Atualizado: 30 de Mar de 2020

Câmeras, rastreadores, cerca elétrica, condomínios de altíssima segurança são nítidas notícias que vivemos em um mundo inseguro.



A medida que nos protegemos demais, percebemos que estamos expostos a toda sorte de desgraça, e isso não apenas fisicamente mas emocionalmente.


Já me disseram que é mais confiável conviver com animais do que com pessoas.


Muitos trocaram gente por cachorro ou gato, nada contra os pets, eles realmente são incríveis, mas o que não entra na minha cabeça é pensar que uma categoria de animal pode substituir a outra, somos animais, espera-se que racionais e cheio de afetos para compartilhar, mas a medida que a sociedade evolui, as relações se tornam frias e incertas.

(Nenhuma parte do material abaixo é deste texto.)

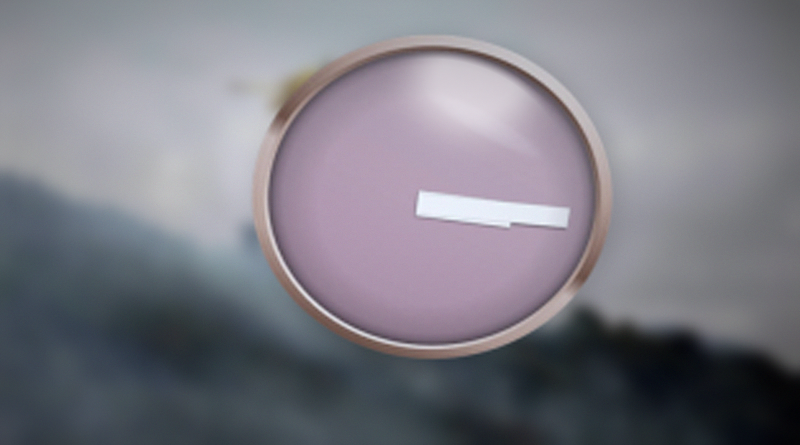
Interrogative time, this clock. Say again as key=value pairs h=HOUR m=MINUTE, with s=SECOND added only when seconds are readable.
h=3 m=16
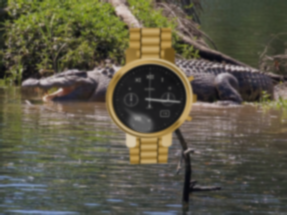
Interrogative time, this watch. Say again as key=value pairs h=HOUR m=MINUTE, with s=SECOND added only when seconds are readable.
h=3 m=16
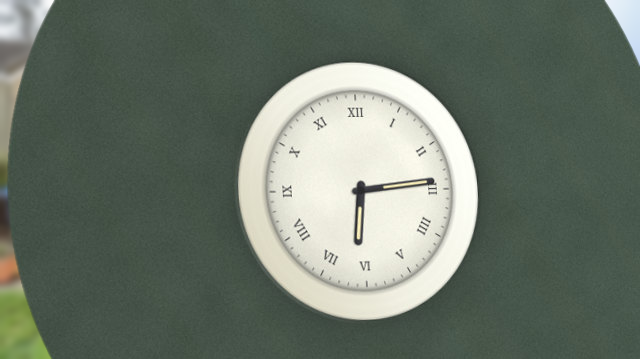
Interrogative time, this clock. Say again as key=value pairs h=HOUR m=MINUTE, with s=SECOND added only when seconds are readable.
h=6 m=14
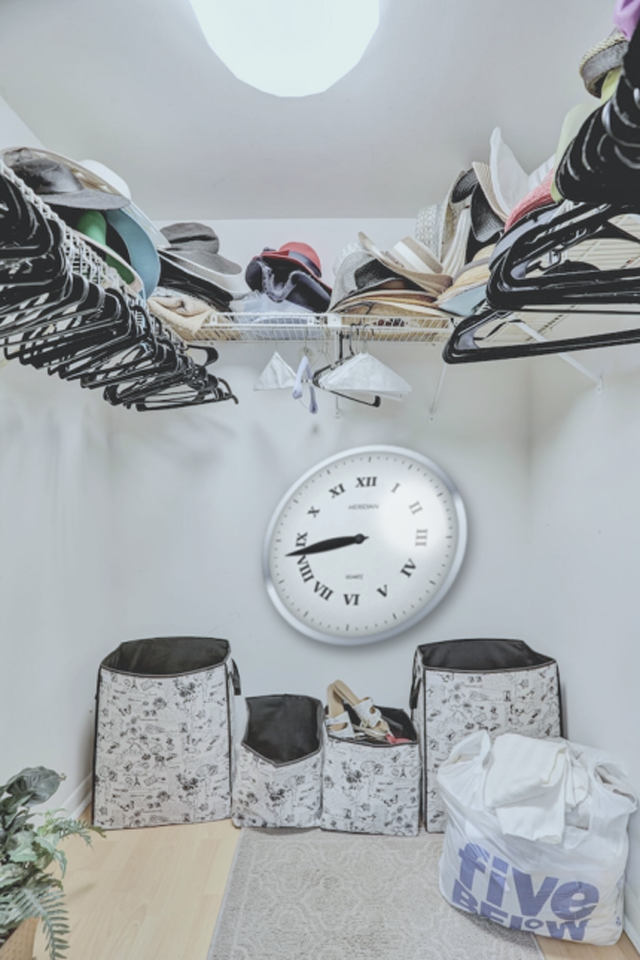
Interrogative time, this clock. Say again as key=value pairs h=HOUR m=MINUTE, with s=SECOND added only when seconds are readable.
h=8 m=43
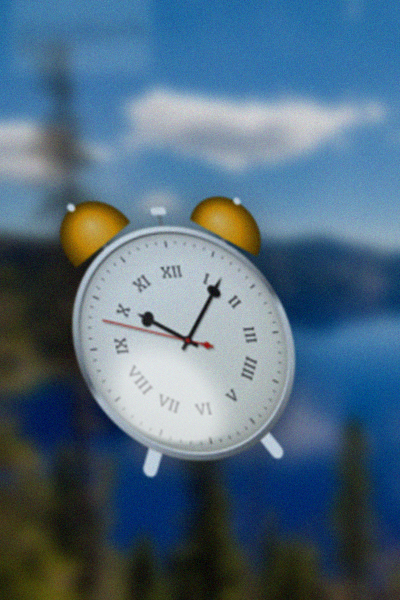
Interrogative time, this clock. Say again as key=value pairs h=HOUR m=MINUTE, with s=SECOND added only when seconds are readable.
h=10 m=6 s=48
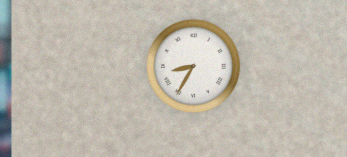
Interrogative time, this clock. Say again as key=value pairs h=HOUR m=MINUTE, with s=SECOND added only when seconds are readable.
h=8 m=35
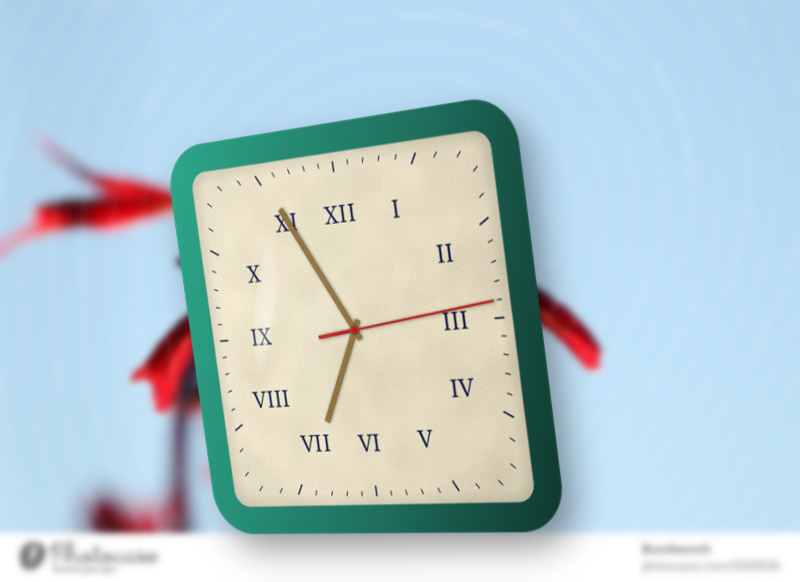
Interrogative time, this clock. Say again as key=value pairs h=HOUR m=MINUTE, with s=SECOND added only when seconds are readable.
h=6 m=55 s=14
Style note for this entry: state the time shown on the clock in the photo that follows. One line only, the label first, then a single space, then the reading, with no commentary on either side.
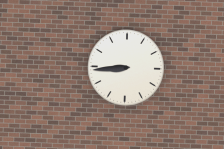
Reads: 8:44
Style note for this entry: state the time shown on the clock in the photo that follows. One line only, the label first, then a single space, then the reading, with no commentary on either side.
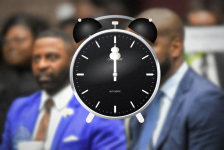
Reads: 12:00
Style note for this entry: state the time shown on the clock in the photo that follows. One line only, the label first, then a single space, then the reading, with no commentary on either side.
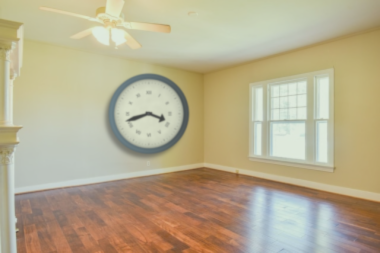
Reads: 3:42
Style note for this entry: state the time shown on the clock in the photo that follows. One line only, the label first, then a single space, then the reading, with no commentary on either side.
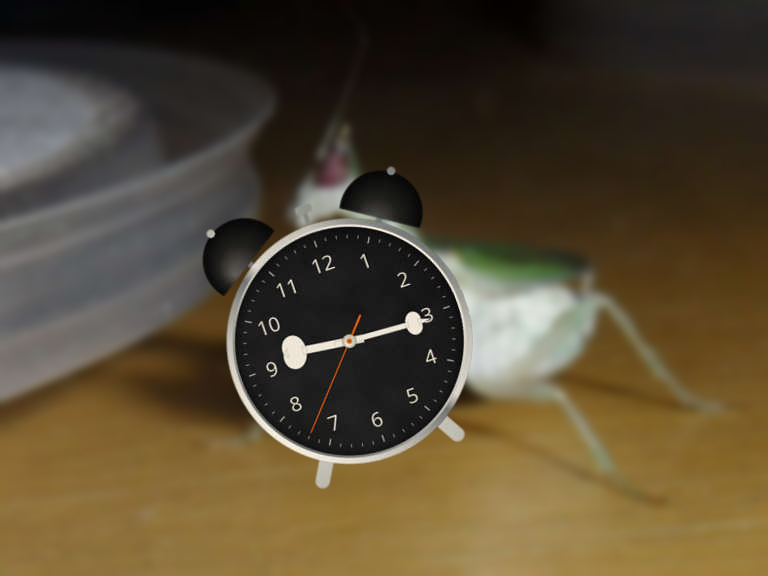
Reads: 9:15:37
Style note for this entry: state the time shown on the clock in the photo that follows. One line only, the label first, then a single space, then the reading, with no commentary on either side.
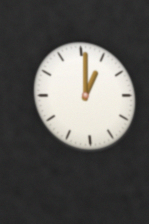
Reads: 1:01
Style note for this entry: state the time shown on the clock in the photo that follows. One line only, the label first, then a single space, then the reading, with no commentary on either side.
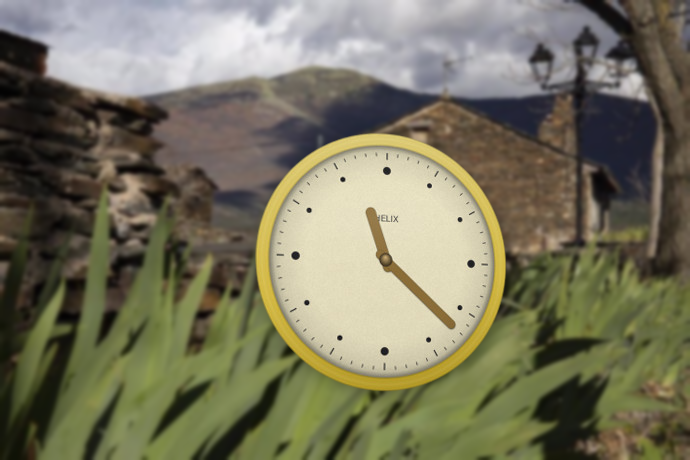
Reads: 11:22
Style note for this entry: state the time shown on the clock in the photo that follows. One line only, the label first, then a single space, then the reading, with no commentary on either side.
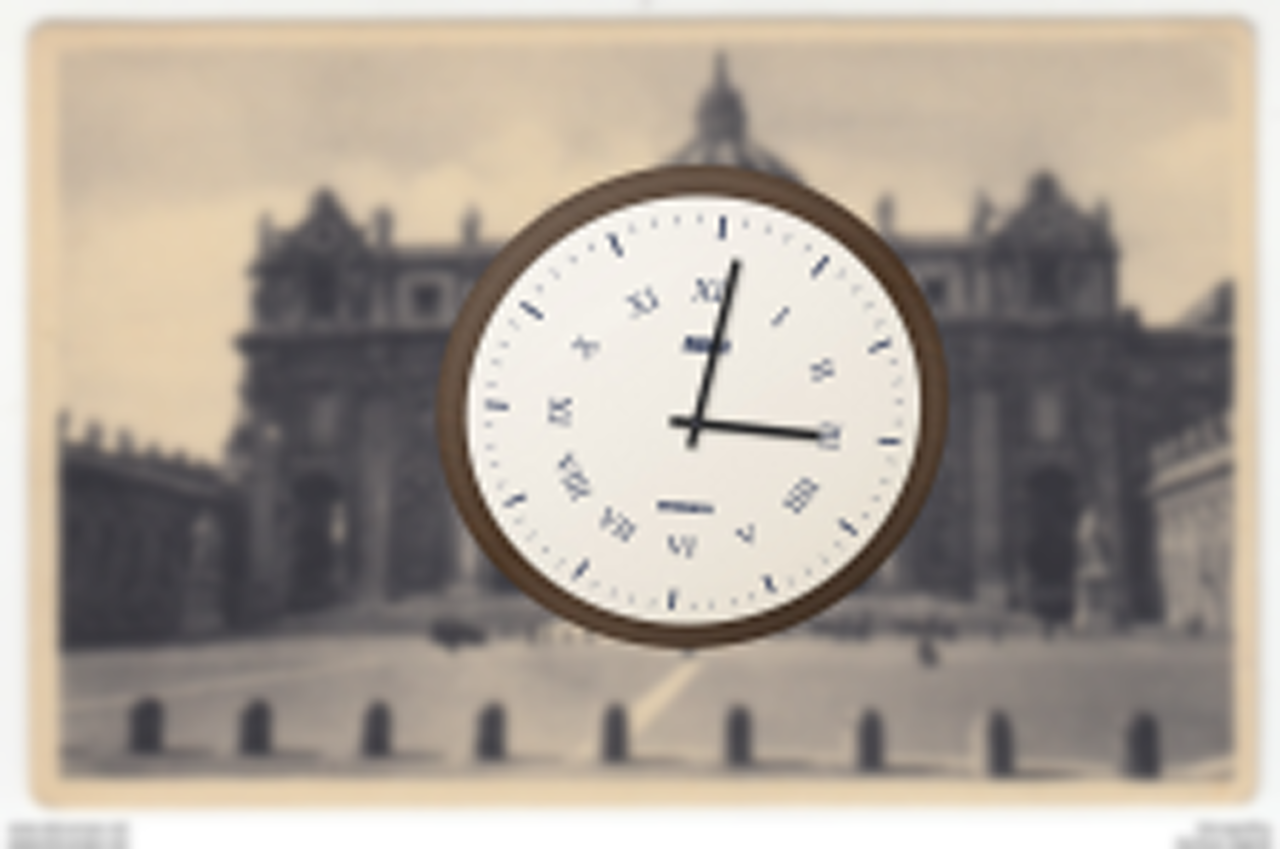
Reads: 3:01
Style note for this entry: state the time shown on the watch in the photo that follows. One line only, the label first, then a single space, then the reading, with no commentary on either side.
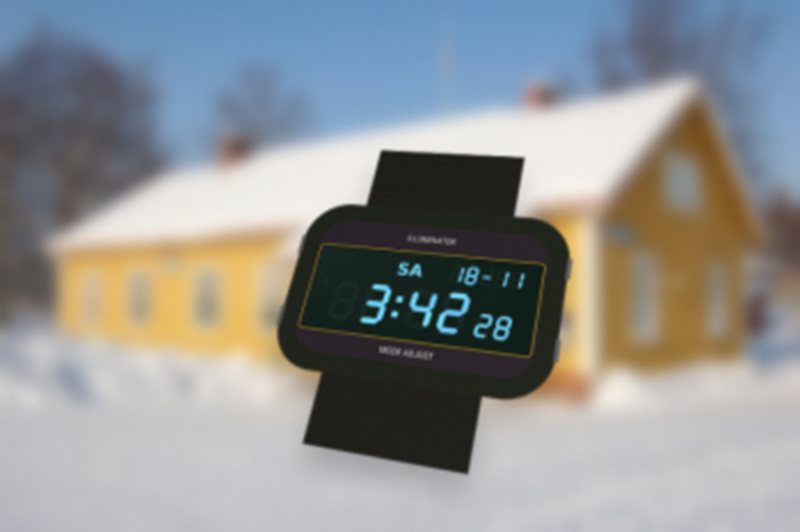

Os pais andam preocupados com os boletos, os filhos andam preocupados em não dar preocupações, as esposas andam preocupadas em manter-se com a aparência de vinte anos e os maridos competem entre os amigos pra ver quem é o “bam bam bam”.


Nesse contexto fica difícil mesmo confiar em alguém, se instalamos câmeras é para flagrar alguém e ter provas para colocar o outro na cadeia, os rastreadores são para não perder de vista bens como carros, celular e até pessoas filhos, funcionários, cônjuges etc., as cercas elétricas e os condomínios seguros são para conter ou evitar a entrada de intrusos.


Sinto em informar, por mais bem intencionado que todos nós estejamos com tantas artimanhas de “segurança”, certamente nada disso é 100% eficaz, nada disso pode mesmo trazer segurança, o fato é que nós, seres humanos estamos em decadência ética, não sabemos como nos comportar e não temos todos os filtros necessários que possam nos impedir de invadir o espaço do outro.


Que pena, muito alarmante a quantidade de pessoas que se queixam todos os dias de falta de segurança. Chegando a grau de distúrbio como Síndrome do Pânico ou depressões profundas. Os estímulos da maldade são tão presentes nas mídias, nas falas e nas ações que muita gente está literalmente adoecendo dia após dia, pela sensação de falta de segurança.


Penso que seja o momento de sentarmos, olhar um para o outro e começarmos a falar sobre nossos medos, quem sabe assim juntos possamos como seres humanos civilizados encontrar maneiras para amenizar ou dissipar esse mal que nos rodeia.